A word-for-word copy of the data is what's wanted; pictures stay out of it.

Before and after comparisons
---+---

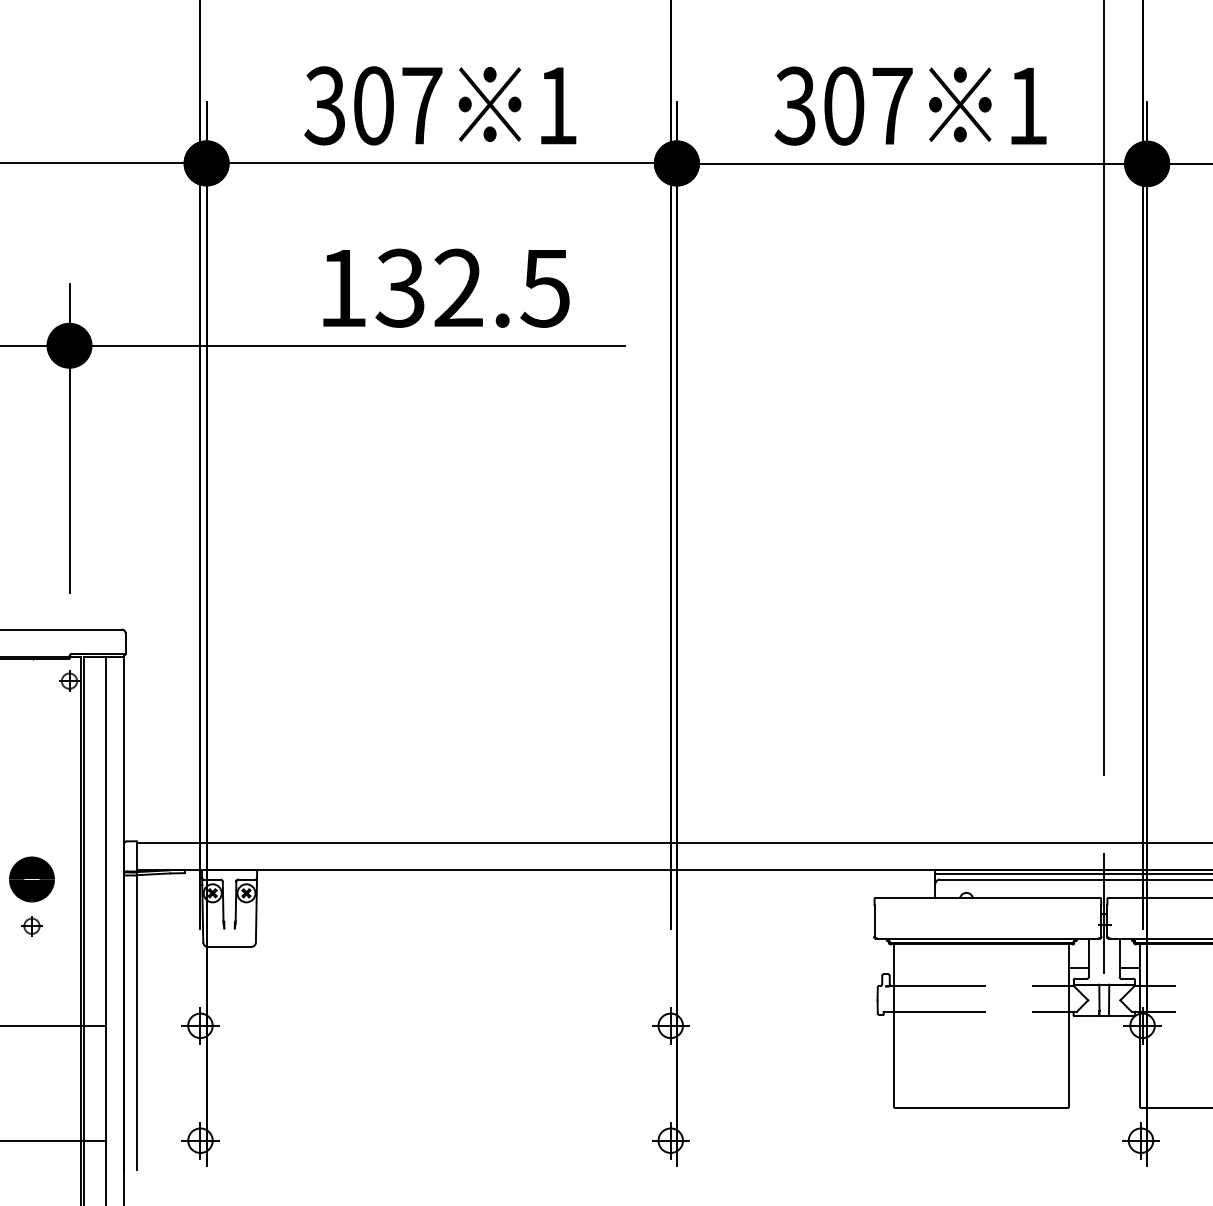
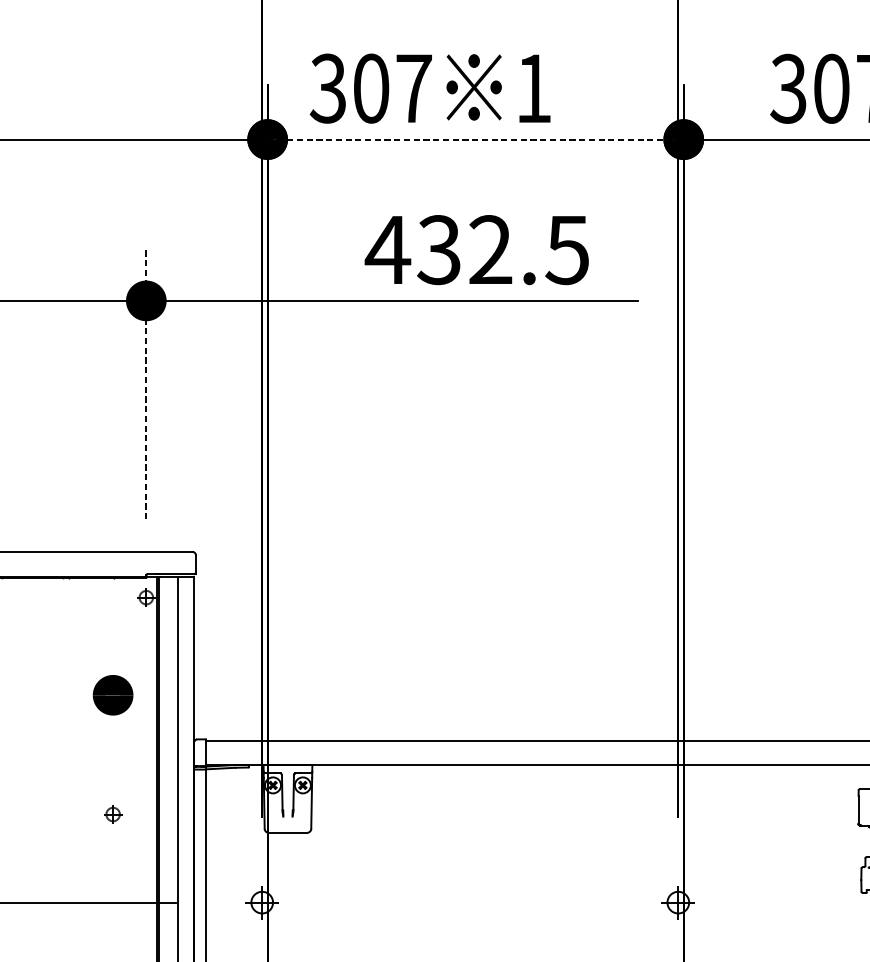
text: (440, 105) -> (430, 88), moved
line: (442, 163) -> (476, 139), solid -> dashed
text: (342, 288) -> (387, 250), 132.5 -> 432.5
line: (69, 438) -> (146, 382), solid -> dashed
part: (31, 879) -> (112, 695), moved

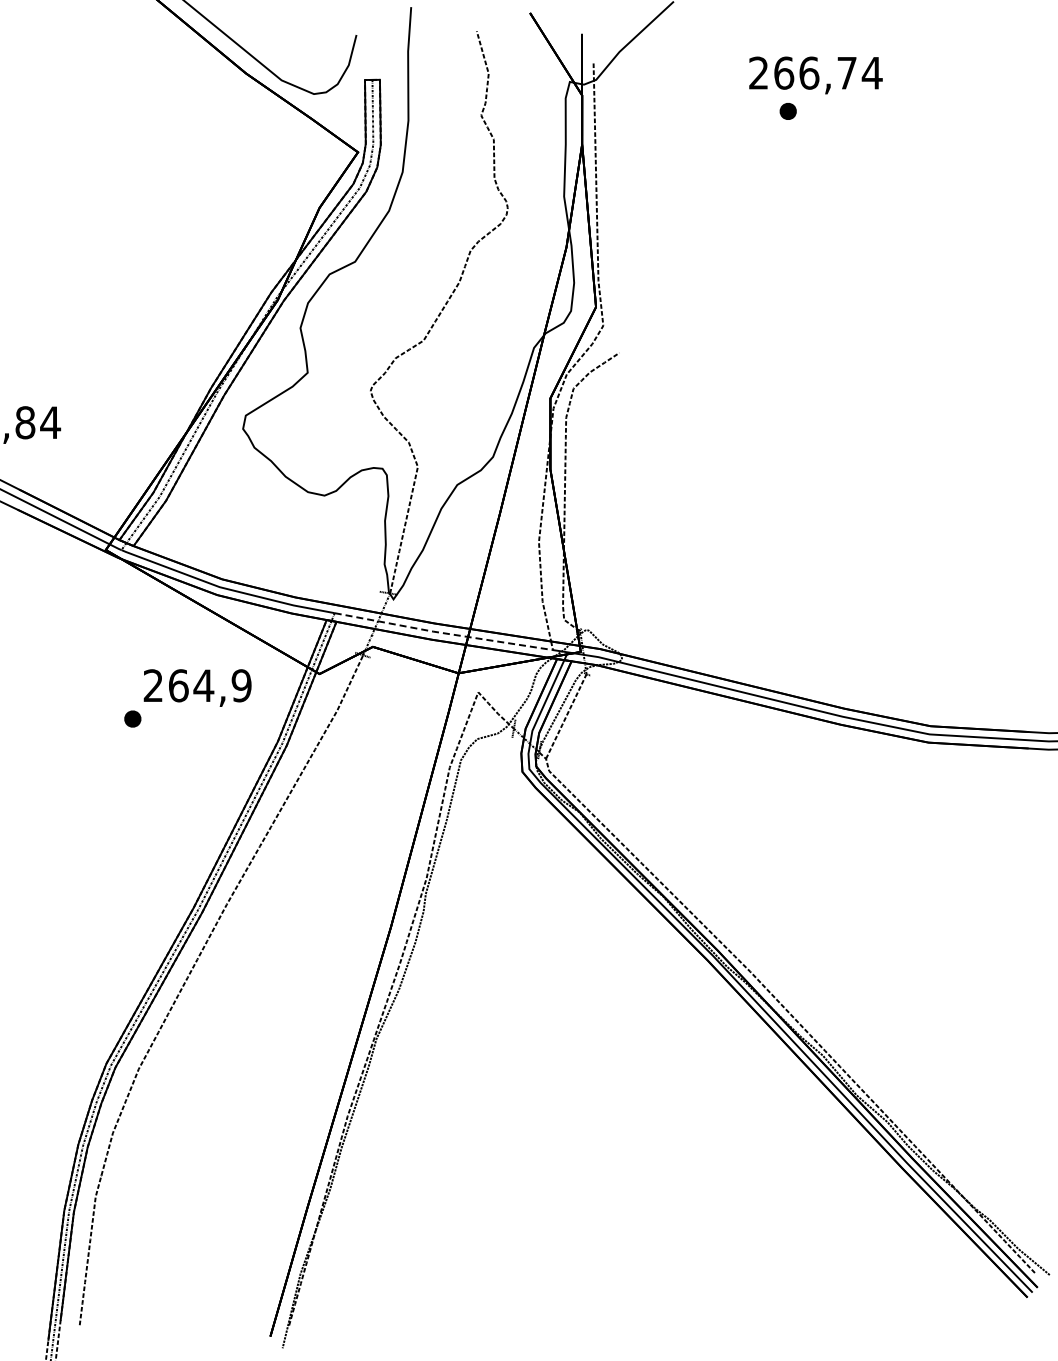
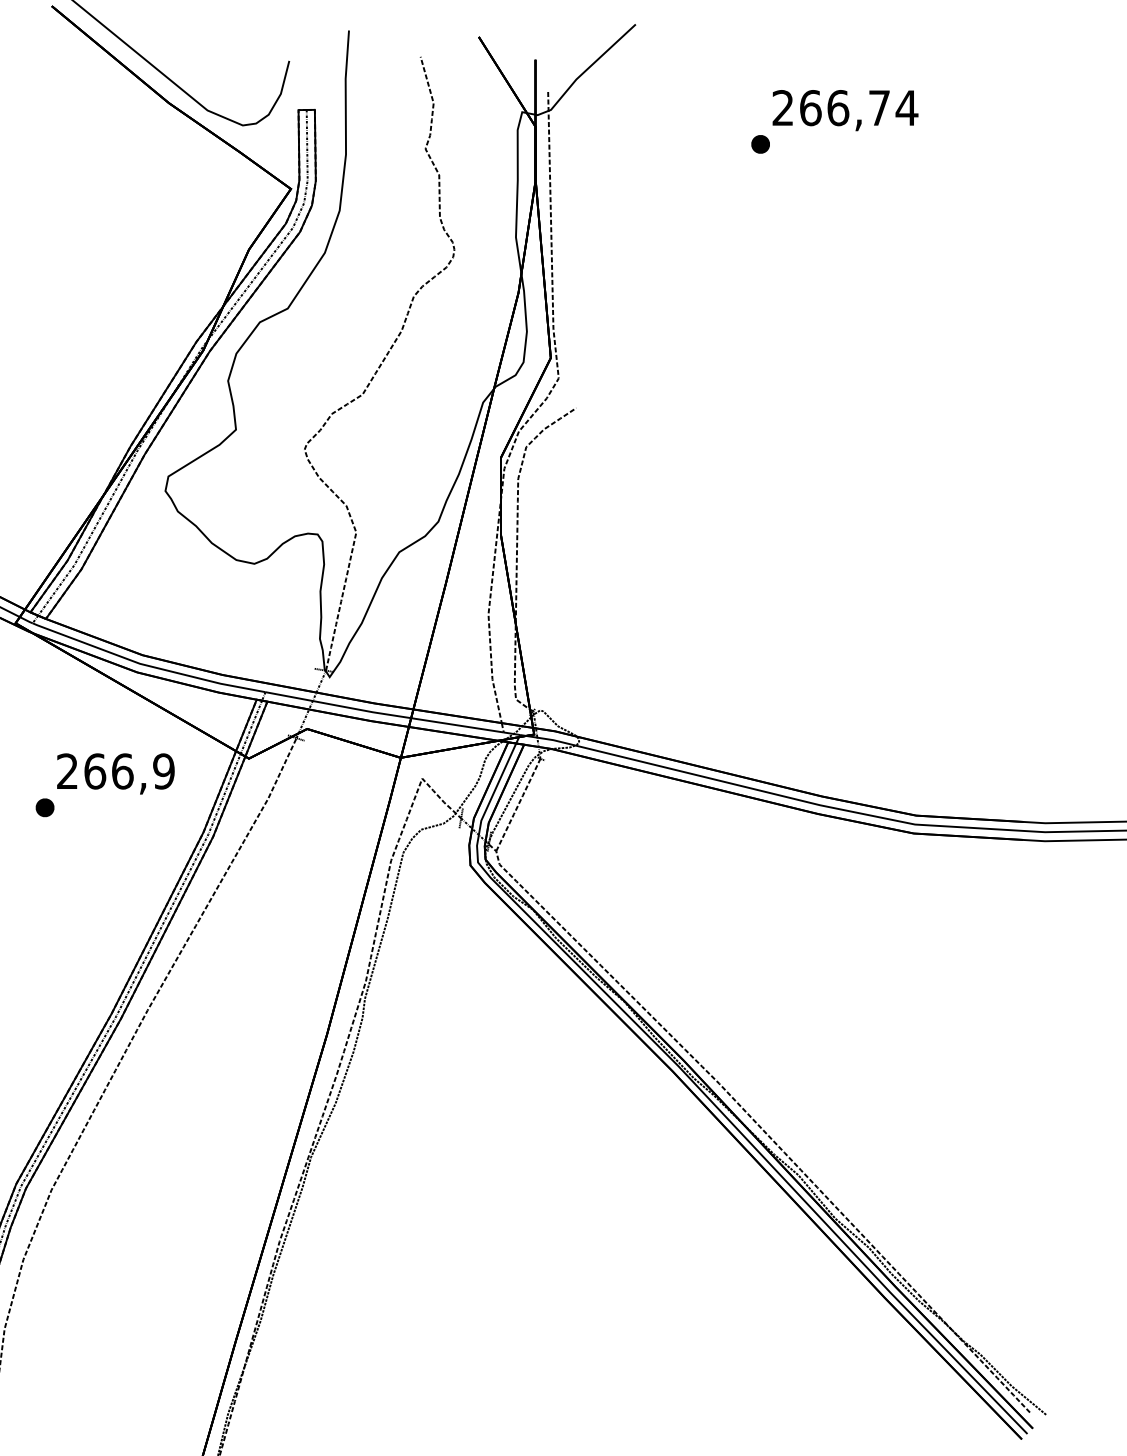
text: (815, 75) -> (845, 110), moved
line: (442, 633) -> (383, 714), dashed -> solid
text: (203, 685) -> (122, 771), 264,9 -> 266,9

---+---

Exercise answer:
text: (440, 105) -> (430, 88), moved
line: (442, 163) -> (476, 139), solid -> dashed
text: (342, 288) -> (387, 250), 132.5 -> 432.5
line: (69, 438) -> (146, 382), solid -> dashed
part: (31, 879) -> (112, 695), moved

text: (815, 75) -> (845, 110), moved
line: (442, 633) -> (383, 714), dashed -> solid
text: (203, 685) -> (122, 771), 264,9 -> 266,9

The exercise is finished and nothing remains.